The peace-loving subjects of the province had been squeezed between the destruction of both rival armies, the taluqdars and ordinary people ‘overwhelmed by destruction’ until Victoria’s new government ‘drew the reins of the horse of anger, and spread the carpet of [the] counsel of friendship’. The nobles of Awadh ended their comments with optimism about their future under the British. The British had undoubtedly conquered India. Their ‘house’ was emphatically ‘founded by the sword’. But, at last, with the proclamation declaring that Queen Victoria would rule by seeking the friendship of her subjects, the British seemed to have recognized that ‘the perpetual stability of that house depends on the love of the people’, and that ‘The basis of empire is strengthened by the ties of affection.’ Explicitly placing British rule within the lineage of good Mughal governance, the taluqdars noted that the Emperor Akbar had ‘followed that course’. By returning the estates of landholders, involving talqudars in maintaining local law and order and opening the imperial bureaucracy to Indians, the ‘re-established English power’ acted upon the same foundations.40
With their talk of consolidating conquest by seeking the affection of subjects, the taluqdars spoke a long-standing political language which emphasized the importance of conciliation and balance, sometimes even affection and love, in maintaining the bonds between ruler and ruled.

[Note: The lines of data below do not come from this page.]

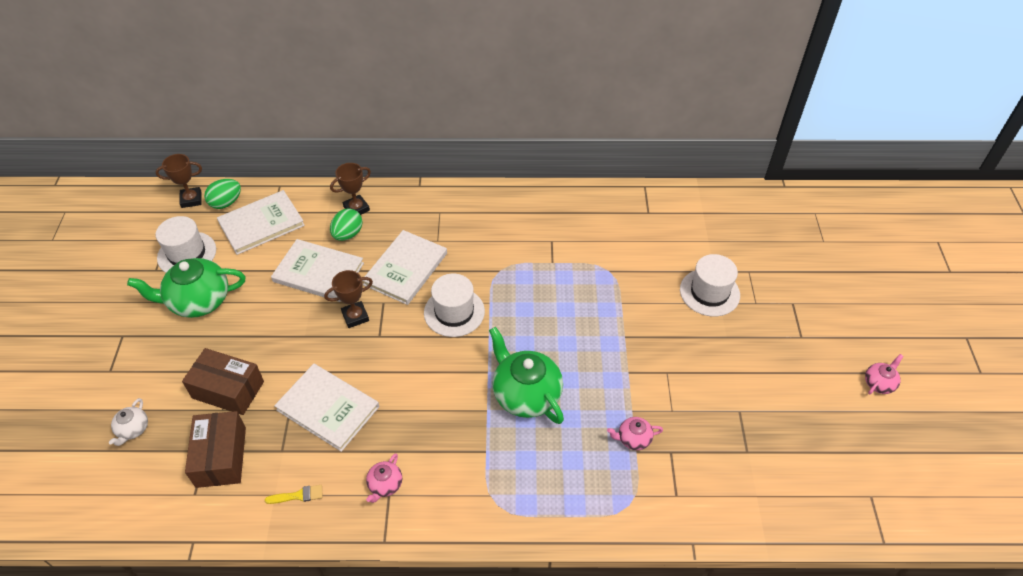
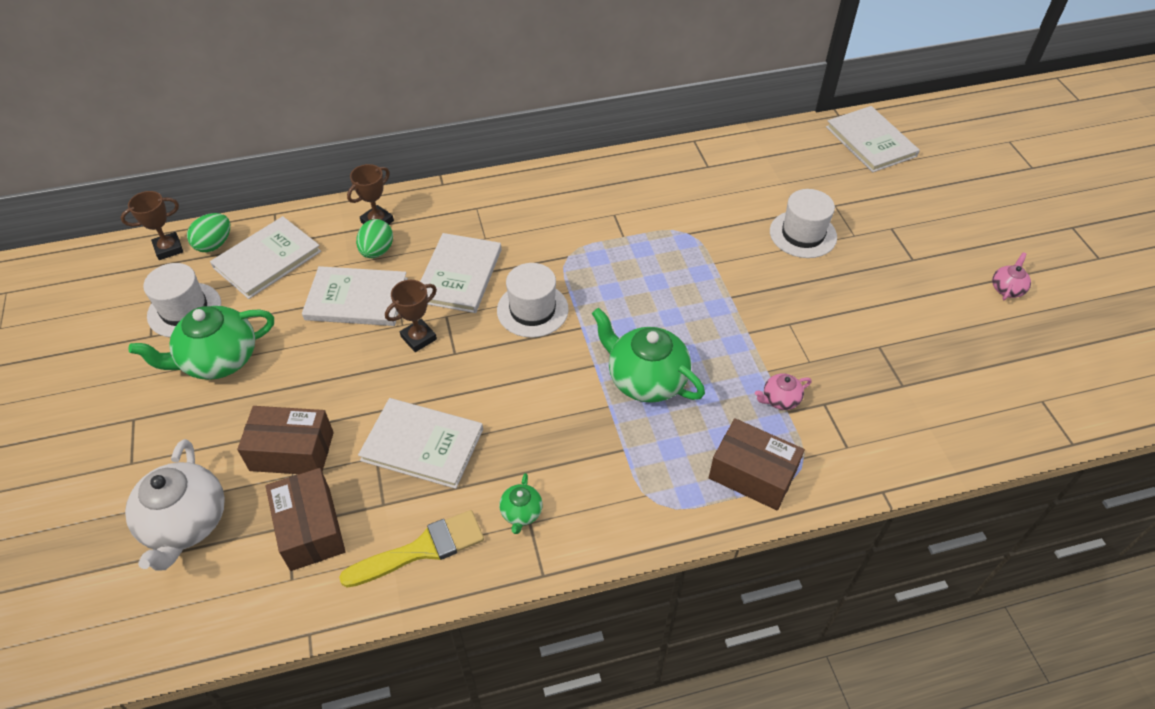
camera: 15 degrees left, 0 degrees up
(133, 429) = (185, 523): white teapot -> white teapot, size x2.09
(298, 495) = (421, 549): yellow brush -> yellow brush, size x2.07
(385, 485) = (521, 513): pink teapot -> green teapot
(585, 499) = (752, 474): none -> brown box
(804, 217) = (870, 141): none -> white book

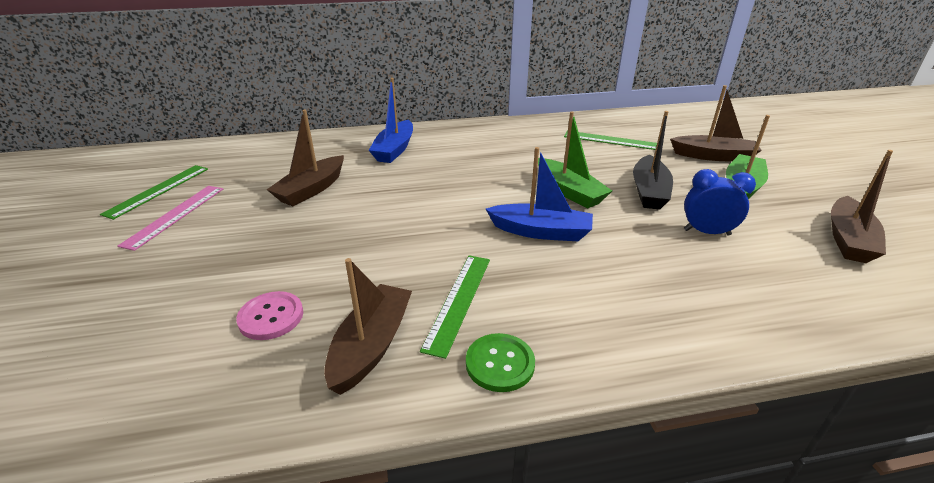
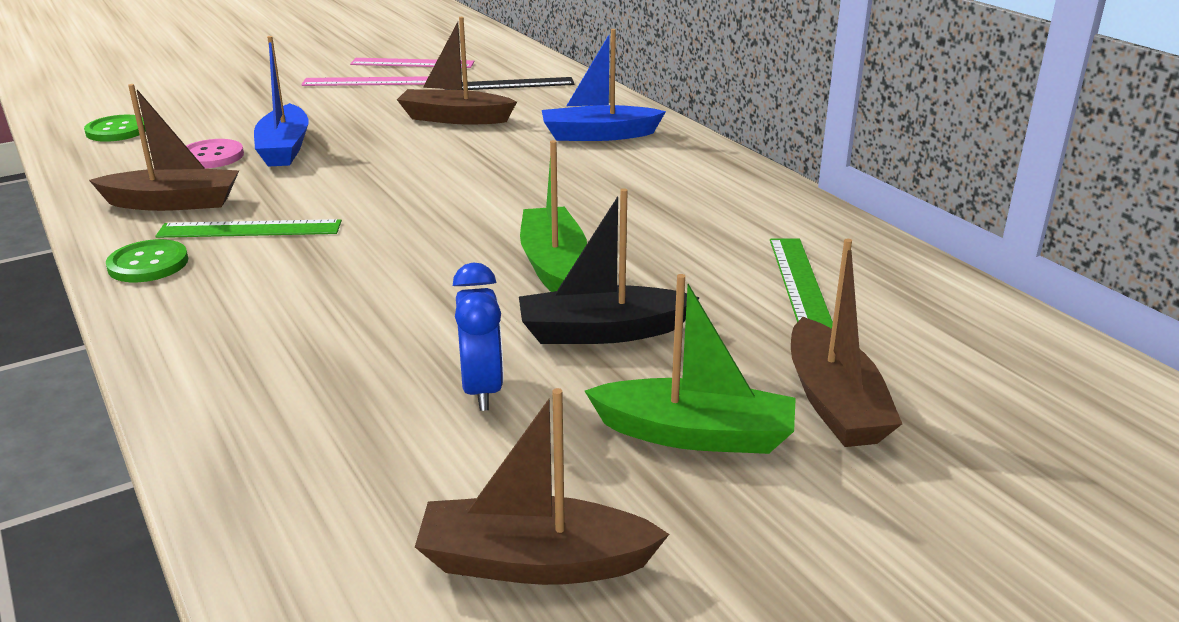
camera: 70 degrees right, 5 degrees down
(107, 393) = (117, 130): none -> green button
(158, 190) = (412, 63): green ruler -> pink ruler
(266, 161) = (509, 84): none -> black ruler
(541, 231) = (420, 256): blue boat -> blue boat (284, 148)
(569, 192) = (553, 264): green boat -> green boat turned 135 degrees clockwise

The petition intended to offer counsel to India’s British rule, suggesting that their regime would only thrive if they gave up the arrogant and high-handed ways that had caused the mutiny. Some British officers, Lord Canning among them, tried to follow this advice. But over the next few decades, the same language of love and affection was spoken by Indian interlocutors with greater despair, as negotiation between the imperial bureaucracy and its Indian subjects proved to be impossible.
The great rebellion of 1857 created what historian Francis Hutchins described as ‘an illusion of permanence’, an idea that British power in India could withstand a challenge on any scale.41For many Indians, it killed off the idea that this strange, aloof regime was a temporary anomaly. It forced serious thinking about how practically to cooperate, accommodate or resist it. But one of its most important effects was on the psychology of the British practitioners of empire in India. Eighteen fifty-seven was followed by new efforts to justify the exercise of British power in the Indian subcontinent, by the first serious efforts to seek legitimacy through ‘improvement’. Most of these efforts were directed at a British public, particularly British parliamentarians, who wondered whether the attention, lives and money of their compatriots should be spent governing a society that so obviously did not want British rule. But for the cadre of imperial bureaucrats themselves, many of whom came from families whose Indian careers stretched back three or four generations, 1857 removed the need for any kind of justification at all. For official families, the ‘mutiny’ was simply the most extreme moment in the continual cycle of resistance and conquest, of humiliation and then vindication, which governed Britain’s empire in India. After 1858 British power was asserted, violently and permanently, not to benefit Indians nor to pragmatically advance British interests, but to undo the dishonour of 1857’s tragic defeat.